The sleaze of the grindhouse era inspires a special kind of love. Warped, dubious, indefensible, yet real all the same. Part of that love is a nostalgia from those bad old days. But it takes an even more special brand of that special love to seek to recreate forgotten exploitation genres, and yet that is what we have here: the first Nazisploitation flick in close to thirty years.
With Nazi hunters closing in, former SS commandant Helmut Schultz recounts to a priest his activities as the ruler of Stalag 69. In the closing days of the war, he performs terrible scientific experiments, along with the expected torture, on an international (and co-ed) group of POWs. Said prisoners, meanwhile, plot their escape and their revenge.
So here we are, back in the underbelly of cinema that gifted us with the likes of Ilsa, She Wolf of the SS, though on a budget that makes the Ilsa films look like Schindler’s List.
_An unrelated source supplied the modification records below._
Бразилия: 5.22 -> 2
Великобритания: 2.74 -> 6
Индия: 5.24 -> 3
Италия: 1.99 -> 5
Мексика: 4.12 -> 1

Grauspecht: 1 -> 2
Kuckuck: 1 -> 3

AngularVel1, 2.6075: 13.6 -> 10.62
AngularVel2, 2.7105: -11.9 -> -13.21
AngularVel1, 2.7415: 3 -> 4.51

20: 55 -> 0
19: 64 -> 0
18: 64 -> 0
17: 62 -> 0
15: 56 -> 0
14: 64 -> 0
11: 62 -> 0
In point of fact, the suburban rec-room aesthetic of a number of the sets put me in mind of a strange bit of She-Devils of the SS – not the Erwin Dietrich film from 1973, but zero-budgeted bit of VHS flotsam from the 80s, that I’ll be damned if I can find out anything about. At any rate, writer/producer/director Keith J. Crocker revisits all the sex and violence of the subgenre, but adds both length and campy humour. Clocking in at an astounding 135 minutes, Blitzkrieg is half again as long as its models, and that’s a very long time indeed. The humour, meanwhile, has the effect of transforming the film into a torture porn version of ‘Allo ‘Allo. The wisdom of such a move is debatable. Are we then supposed to be laughing at the mutilated women on display? Not even Ilsa, The Wicked Warden raised that problem. I can’t help but admire the enthusiasm and energy that went into this project, and I applaud its perverse affections, but I also cannot help but wish a greater self-awareness were present as well.
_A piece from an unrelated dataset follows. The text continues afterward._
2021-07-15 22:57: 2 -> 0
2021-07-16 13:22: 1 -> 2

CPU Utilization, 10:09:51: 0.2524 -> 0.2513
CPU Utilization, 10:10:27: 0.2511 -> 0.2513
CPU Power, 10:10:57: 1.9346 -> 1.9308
This is, when one gets right down to it, an amateur production, so it would be unfair to berate its technical shortcomings too harshly. And when it comes to the picture, at least, it has to be said that those shortcomings are fairly minimal. The non-anamorphic 1.85:1 widescreen image is relatively free of grain, bearing in mind that the film was shot on 16 mm. Yes, there is some rawness here, an noticeable pixelation, but the picture is quite watchable, and with strong colours.
Things are much rougher here, with lots of harsh buzzing of the dialogue. Even worse, at least one scene has a sound mix so muddy and botched that it is almost completely unintelligible. I don’t think this is a problem of the transfer as such, but whatever the reason, listening to the film is a fairly painful experience.
Commentary track: The participants are Crocker, production designer Keith Maturro, and star Tatyana Kot. They’re a cheery bunch, with plenty of stories that reveal quite a bit about the nature of low-budget filmmaking, but was it necessary to shout quite so much?
Nazis Over Nassau: (30:12) The independent film equivalent of the standard promo featurette. One gets the sense that there were more ambitious ideas about what the film was about than are actually conveyed by the finished product.
Cast and Crew Q&A from the NYC Premiere: (30:18) This is mostly Crocker holding forth. It does look like a good time was had by all, and the glee is rather infectious.
Schindler’s Lust Trailer: (7:12) A black and white piece that was the initial conception for the film.
Bloopers: (5:46). Poor Kot rarely has her clothes on in these.
16 mm Test Footage: (5:28) More black and white shots.
Deleted Scenes: (5:49) Four of them, featuring a killer ape.
Trailers for Blitzkrieg and The Bloody Ape.
I’m afraid I left the most alarming news for last: there is an approving blurb on the back cover from none other than Uwe Boll. This is not a sign that the apocalypse is near. It is the plain evidence that the end has arrived.